Boston, Tuesday, Day Two : Tiffany Windows, Museum of Fine arts, the tea party museum, and evening adventures
The Arlington Street Church, just around the corner from our hotel, has what is believed to be the largest collection of Tiffany stained glass windows in any one church. It is currently one of the many Unitarian Universalist Churches in the Boston area.
The Boston Museum of Fine Arts American Wing tells the story of our nation's art in painting, sculpture and decorative arts. A glass atrium joins the two wings. Shown here are John Singleton Copley's Watson and the Shark and Joan Mitchell's Chamonix.

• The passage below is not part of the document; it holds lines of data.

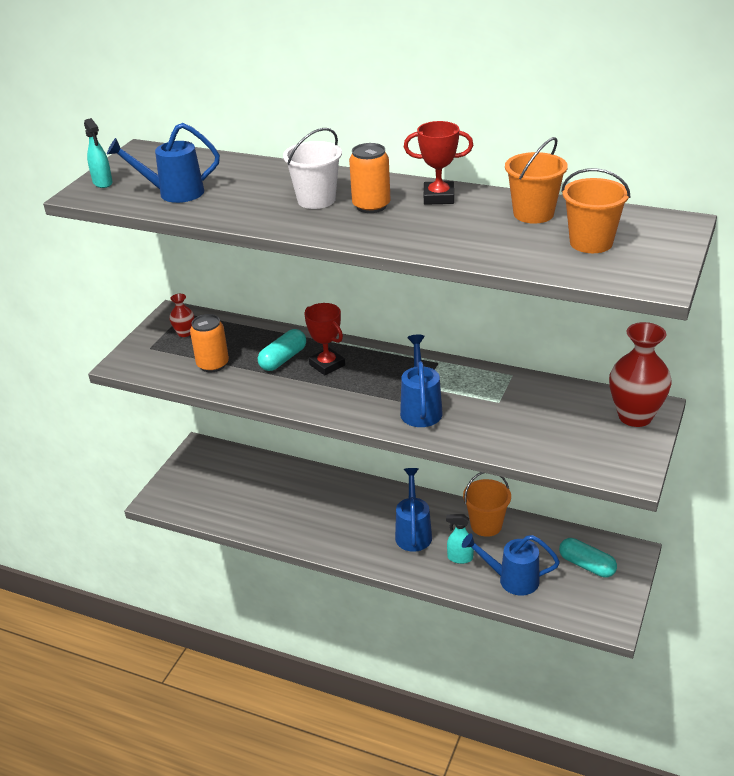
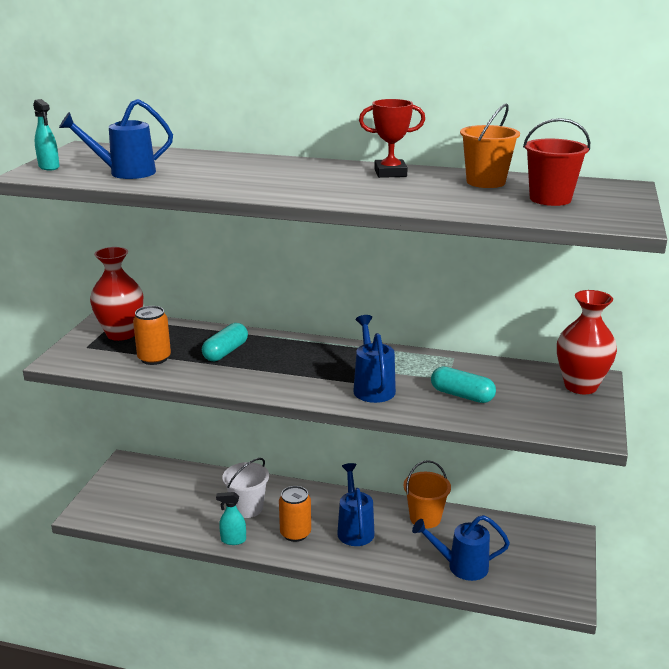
camera: 10 degrees left, 10 degrees down
(184, 333) = (121, 334): red vase -> red vase, size x2.07
(316, 200) = (271, 176): white bucket -> white bucket (247, 508)
(327, 365) = (271, 355): red trophy -> none
(371, 206) = (327, 179): orange can -> orange can (295, 533)
(460, 558) = (405, 549): turquoise spray bottle -> turquoise spray bottle (233, 540)
(586, 565) = (530, 549): turquoise capsule -> turquoise capsule (462, 395)
(591, 243) = (550, 199): orange bucket -> red bucket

The Tea Party Museum is at the site of the original Boston Tea Party the night of December 16, 1773. A replica of one of the ships with life size figures and live actors made for an authentic experience. The loose tea was packed in 342 wooden boxes on three ships and took the men (exact number unknown) three hours to dump into the harbor. The ship's captain (portrayed seated at his desk in his quarters on board ship) gave the Sons of Liberty permission to dump the tea, provided they did not touch the other cargo. Our group enjoyed tea and pastries afterwards.
We strolled Faneuil Hall Marketplace then dined at Union Oyster House, offering chowder and New England seafood standards since 1826.
The Boston Public Library, by McKim, Mead and White, completed by 1895, is particularly enchanting at night. The John Singer Sargent murals on the third floor gallery ceiling are arguably his finest work. The gallery is huge: 84 feet long, 23 feet wide and 26 feet high.